* [TASK 1] In the passage on the 406th Air Expeditionary Wing, transcribe the part that opens with the words containing "512th FIS to" and closes with "began in March.".

* [DOCUMENT PASSAGE]
The 406th Air Expeditionary Wing (406 AEW) is a provisional unit assigned to the United States Air Forces in Europe.

The wing was reactivated in early 2003 as a provisional wing to be used as part of Operation Iraqi Freedom (OIF), based in Turkey.  When Turkey refused to allow its territory to be used as part of the March 2003 invasion of Iraq, It seems likely the 406 AEW was inactivated shortly afterward.

Sometime afterward, it was possibly reactivated at RAFO Thumrait, Oman, possibly with KC-135 tankers. Possibly later moved to Camp Bastion, Afghanistan. Its current status is undetermined.

History

406th Fighter-Bomber Wing

On 10 July 1952, the 123d Fighter-Bomber Wing at RAF Manston, England was released from federal service and returned to the Kentucky Air National Guard, while its personnel and equipment were transferred to the newly activated 406th Fighter-Bomber Wing. The fighter squadrons being replaced by the 512th, 513th and 514th respectively, the F-84G Thunderjets and support aircraft of the ANG were assigned to the 406th Fighter-Bomber Group. The 406th FBW commanded the functions of both the support groups as well as the flying combat 406th FBG. The few National Guardsmen still with the wing departed and the last were released from active duty on 9 July, although a few reserve officers remained on active duty for an additional six to twelve months.

On 1 May 1956, when 406th FIW converted to Tri-Deputate organization, assigning operational squadrons directly to the wing.  The 406th Fighter-Bomber Group was inactivated.  In June 1956 F-86D Sabre interceptors arrived from CONUS to equip the 87th Fighter-Interceptor Squadron which was transferred to the 406th from the 81st FBW assigned to RAF Shepherds Grove.  The 87th FIS, however, physically remained at Shepherds Grove, but was under the organizational command of the 406th at Manston.  In September 1955, the 87th was redesignated the 512th FIS.

In May 1958, the 406th was inactivated in place, with its three air defense squadrons being assigned to continental Europe under the 86th Air Division (Defense) at Ramstein Air Base West Germany. The squadrons were transferred to the following bases:

 512th FIS to Sembach Air Base, West Germany
 513th FIS to Phalsbourg-Bourscheid Air Base France
 514th FIS to Ramstein Air Base, West Germany

The F-86D's were eventually withdrawn from Europe in 1961, and the 512th, 513th and 514th were inactivated.

406th Tactical Fighter Training Wing

In February 1970 Project CREEK STEP called for the buildup of Zaragoza Air Base as a USAFE weapons training site, with actual use of the Bardenas Reales Air-to-Ground Bombing and Gunnery Range (about 45 mi/70 km northwest of the base) began in March.

With the closure of Wheelus Air Base in Libya, Zaragoza returned to active status on 19 February 1970 with the activation of the 86th Air Division.  The 406th was elevated to Wing status on 21 July 1972.  Although the 406th had no permanently assigned aircraft, the Wing provided support to all USAFE tactical aircraft which used the Zaragoza range, as well as deployed SAC and TAC units, as well as allied NATO units.

* [TASK 2] Restate the chart listing below word for word in its entirety, leaving out the pictures.

* [STUDY MATERIAL]
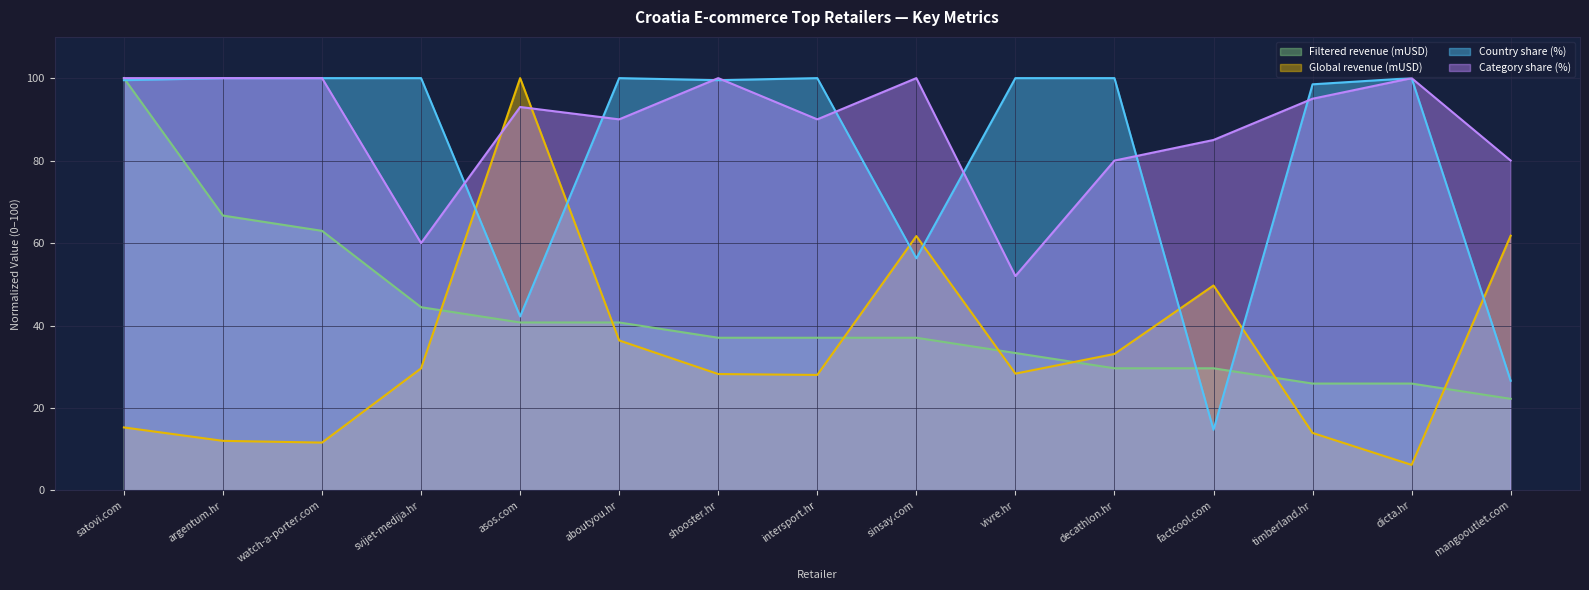

Rank the series at asos.com from lowest to highest value.

Filtered revenue (mUSD), Country share (%), Category share (%), Global revenue (mUSD)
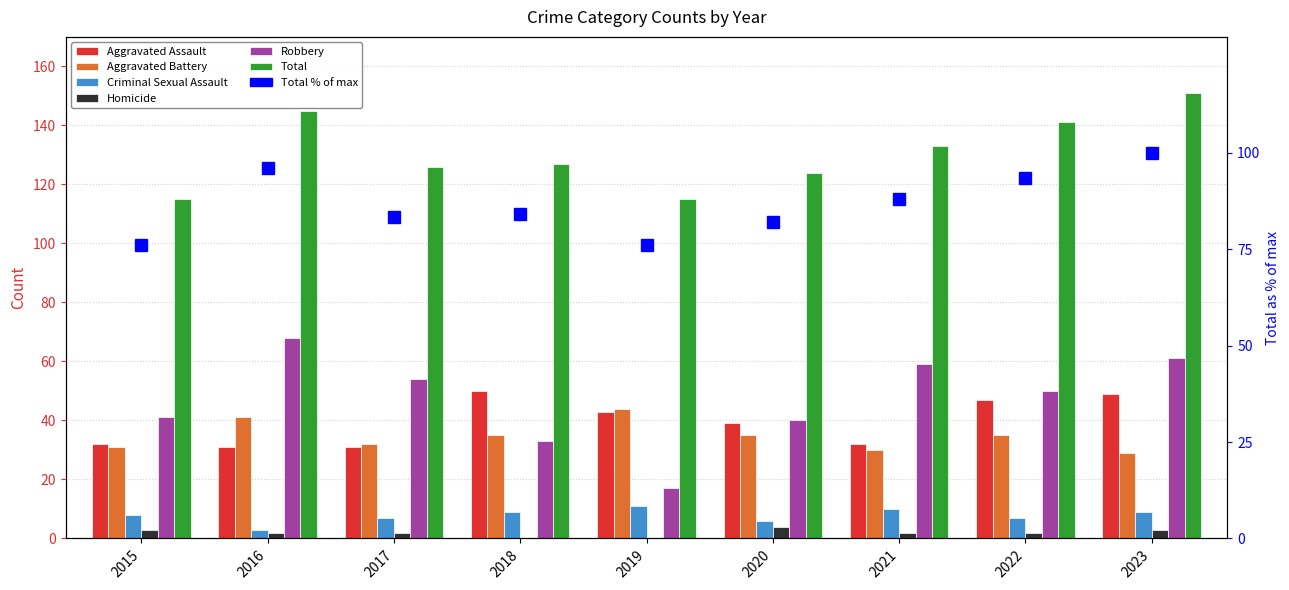

What is the spread (max minus min) of values at 2023?

148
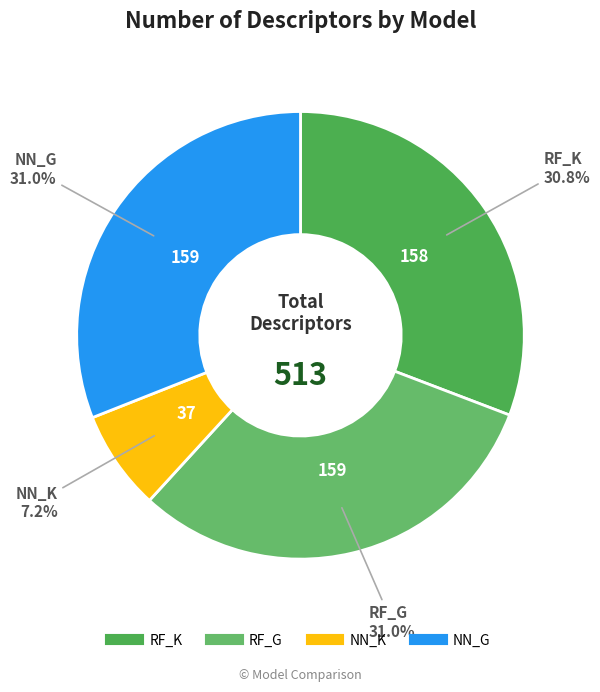

Count the number of slices in the pie.

4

* [WORKED SOLUTION 1]
512th FIS to Sembach Air Base, West Germany
 513th FIS to Phalsbourg-Bourscheid Air Base France
 514th FIS to Ramstein Air Base, West Germany

The F-86D's were eventually withdrawn from Europe in 1961, and the 512th, 513th and 514th were inactivated.

406th Tactical Fighter Training Wing

In February 1970 Project CREEK STEP called for the buildup of Zaragoza Air Base as a USAFE weapons training site, with actual use of the Bardenas Reales Air-to-Ground Bombing and Gunnery Range (about 45 mi/70 km northwest of the base) began in March.

* [WORKED SOLUTION 2]
Rank the series at asos.com from lowest to highest value.

Filtered revenue (mUSD), Country share (%), Category share (%), Global revenue (mUSD)

What is the spread (max minus min) of values at 2023?

148

Count the number of slices in the pie.

4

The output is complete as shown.